Output the records below verbatim, minus the pictures.

Data entries:
_ _ _ _

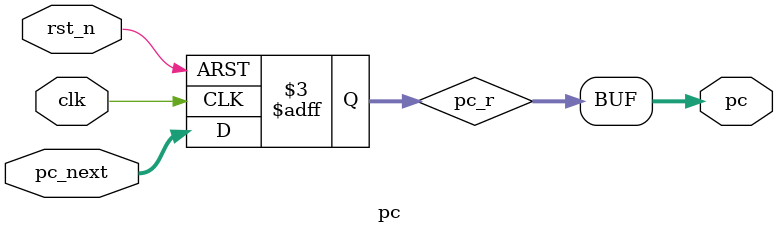
<source format=v>
module pc #(
    // 重置后程序指针位置
    parameter RST_PC_ADDRESS = 32'h0
)(
    input         clk
    ,input         rst_n
    ,input  [31:0] pc_next
    ,output [31:0] pc
);

    // ========= PC 寄存器 =========
    reg [31:0] pc_r;

    // 异步低电平复位 + 时钟推进
    always @(posedge clk or negedge rst_n) begin
        if (!rst_n) begin
            pc_r <= RST_PC_ADDRESS;
        end else begin
            pc_r <= pc_next;
        end
    end

    assign pc      = pc_r;

endmodule

</source>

_ _ _ _

Your solution:
<source format=v>
module pc #(
    // 重置后程序指针位置
    parameter RST_PC_ADDRESS = 32'h0
)(
    input         clk
    ,input         rst_n
    ,input  [31:0] pc_next
    ,output [31:0] pc
);

    // ========= PC 寄存器 =========
    reg [31:0] pc_r;

    // 异步低电平复位 + 时钟推进
    always @(posedge clk or negedge rst_n) begin
        if (!rst_n) begin
            pc_r <= RST_PC_ADDRESS;
        end else begin
            pc_r <= pc_next;
        end
    end

    assign pc      = pc_r;

endmodule

</source>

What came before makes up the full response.